Het model dat de bewindsman wenst, heeft grote gevolgen voor bestaande onderwijsinstellingen. Wim Kuiper, voorzitter van Verus, de koepel voor katholiek en christelijk onderwijs, leest de bewindsman de les.
Kunt u begrip opbrengen voor de wens van de staatssecretaris om het scholenbestand in rapport te brengen met de tijd waarin we leven?

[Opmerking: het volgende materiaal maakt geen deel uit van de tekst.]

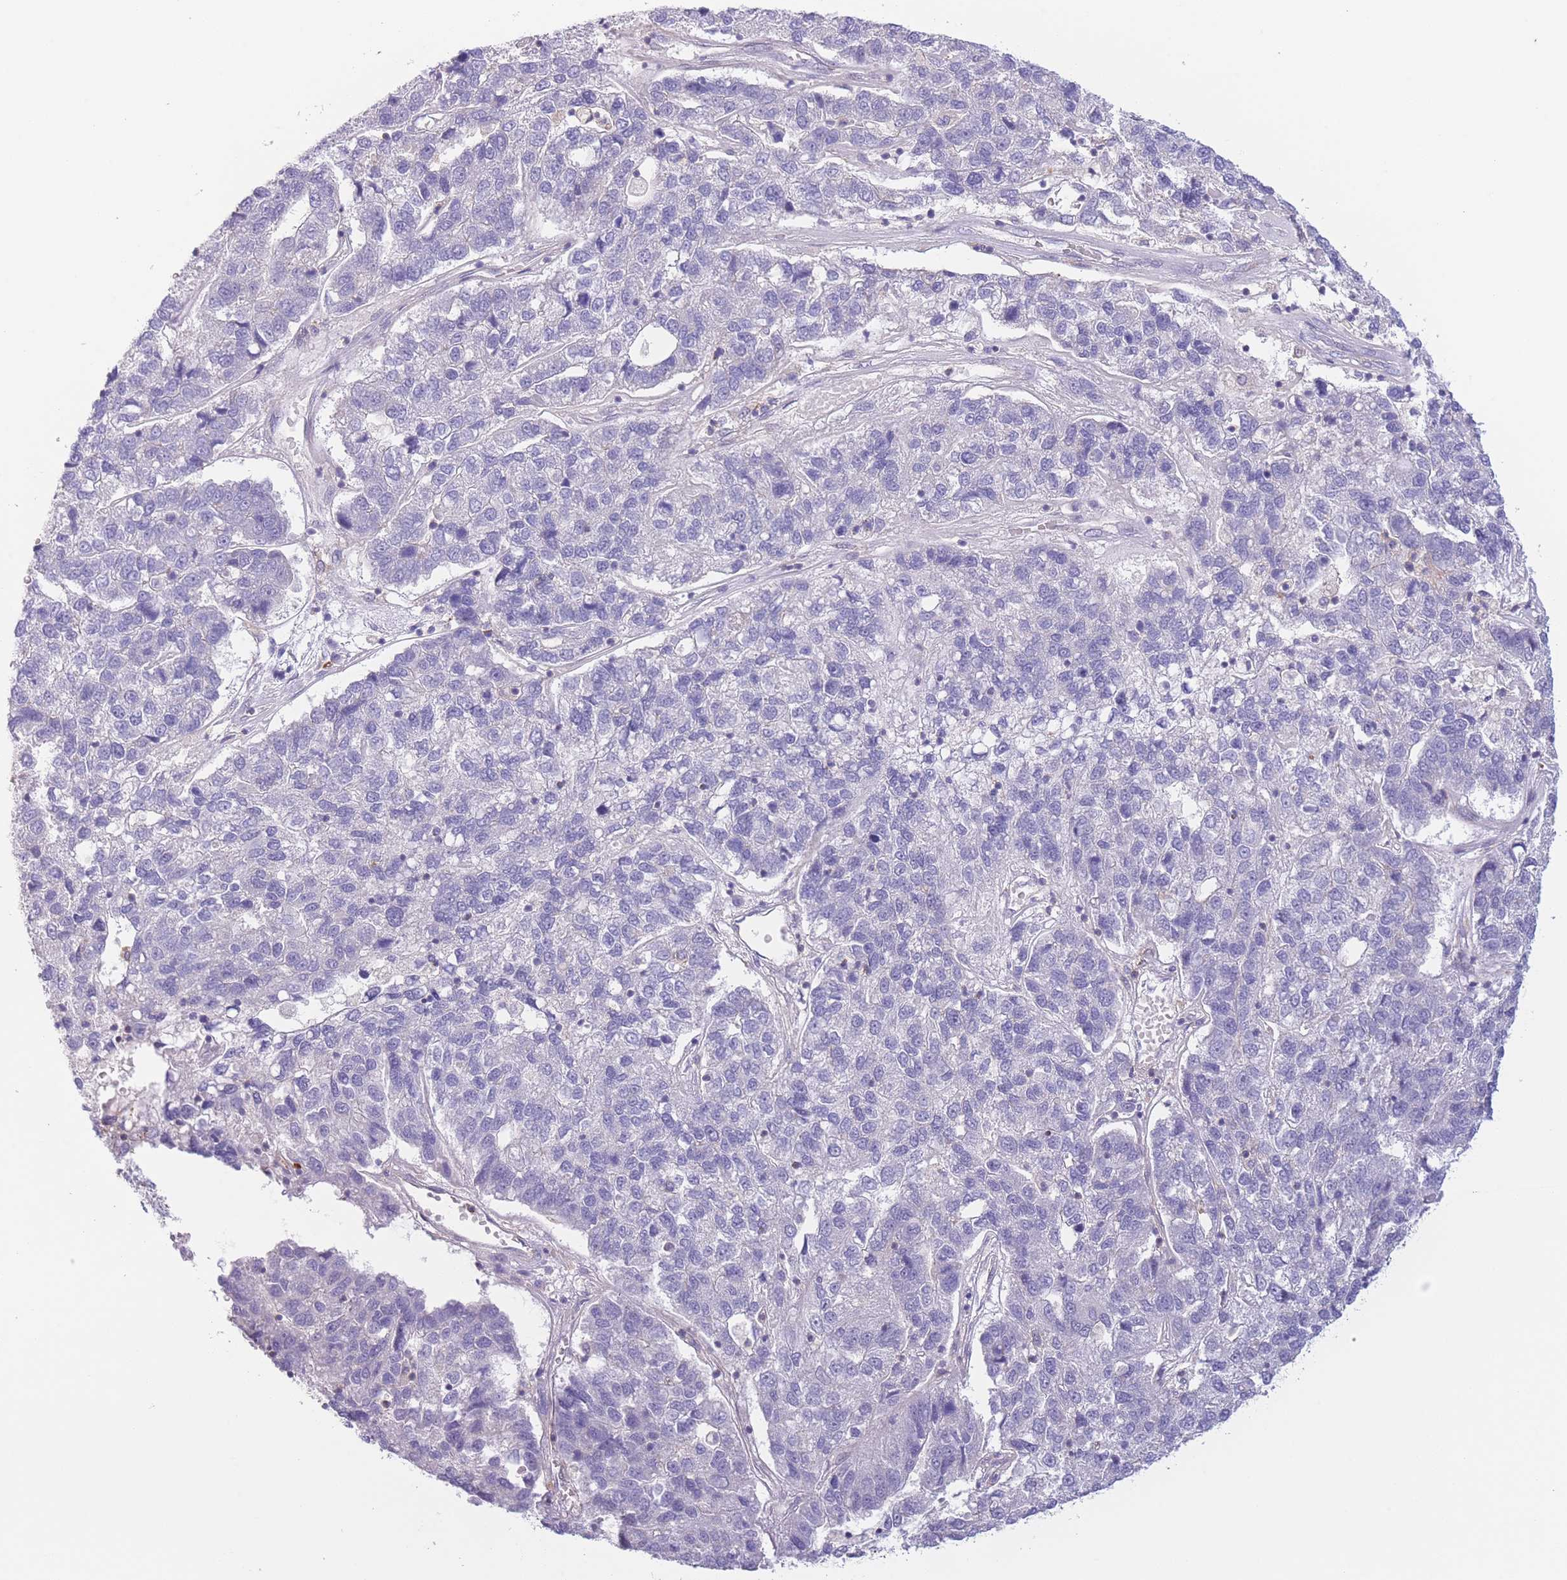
{"staining": {"intensity": "negative", "quantity": "none", "location": "none"}, "tissue": "pancreatic cancer", "cell_type": "Tumor cells", "image_type": "cancer", "snomed": [{"axis": "morphology", "description": "Adenocarcinoma, NOS"}, {"axis": "topography", "description": "Pancreas"}], "caption": "IHC image of pancreatic cancer (adenocarcinoma) stained for a protein (brown), which exhibits no staining in tumor cells. The staining was performed using DAB (3,3'-diaminobenzidine) to visualize the protein expression in brown, while the nuclei were stained in blue with hematoxylin (Magnification: 20x).", "gene": "C9orf152", "patient": {"sex": "female", "age": 61}}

„Ik kan de frustratie begrijpen van mensen die het vervelend vinden dat er nauwelijks nieuwe scholen opgericht kunnen worden. Maar dat heeft wel een achtergrond. Er is een bepaalde schoolgrootte nodig om de noodzakelijke kwaliteit te bieden. Verder hebben we in veel gebieden in het land te maken met krimp en stabilisatie. Bijna de enige plek waar nog nieuwe scholen worden opgericht, zijn nieuwbouwwijken.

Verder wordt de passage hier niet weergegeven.